Already, agricultural companies such as Monsanto are investing in developing such strains for maize and soybeans, but that leaves less profitable wheat and rice at the mercy of shrinking public sector agricultural research budgets. "Working on a trait like drought resistance is more complex than introducing a trait like insect resistance," says plant breeder Robert Reiter, vice president of biotechnology at Monsanto. "We don't have a lot of genes [to work with] that help produce more grain under water stress."

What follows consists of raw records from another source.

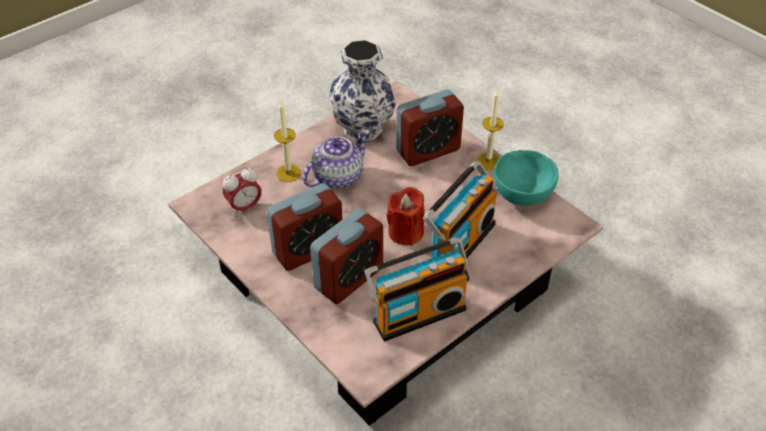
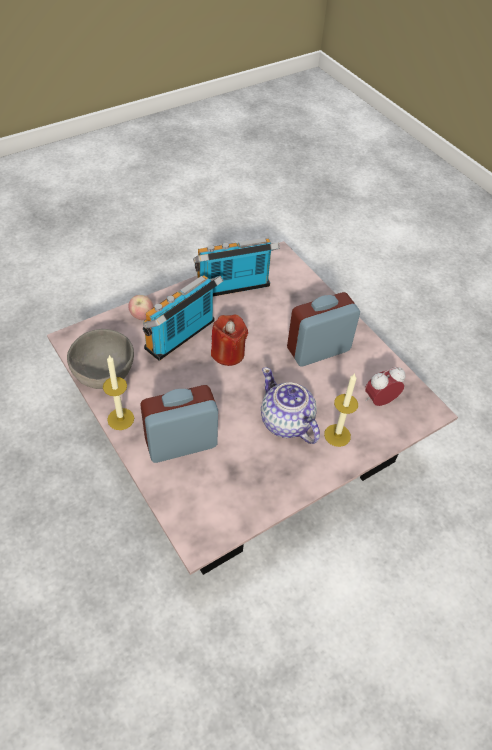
camera: 175 degrees left, 5 degrees up
(336, 177) = (286, 422): teapot -> teapot turned 90 degrees clockwise
(348, 278) = (285, 320): alarm clock -> none
(363, 129) = (249, 487): vase -> none
(513, 259) = (142, 316): none -> apple
(523, 195) = (103, 375): turquoise bowl -> grey bowl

Nevertheless, Monsanto plans to begin field trials of such a hybrid corn next year, and hopes to introduce it for sale as early as 2013. "Our first gene close to commercialization—what it seems to be doing is helping the plant basically maintain more normal metabolic levels as opposed to trying to shut those processes down under stress," Reiter explains. "We may be taking [genetic] leads from corn and putting them into wheat to help it be drought tolerant and high-yielding."

But IFPRI's Nelson also noted that extreme weather at "fragile points" in a crop's growing cycle, such as high temperatures during the few weeks of flowering in maize and rice plants, could have big impacts. "There are these narrow windows where a small spike in temperature can have a big effect…. Agronomists know these sensitivities but they haven't been looking at them in the context of future climate change."

Adapting agriculture to face a hotter—and potentially drier—future has become a necessity. "We're not saying the sky is falling and food is becoming scarcer and scarcer," Lobell adds. "But there's a real drag on food production from climate change already."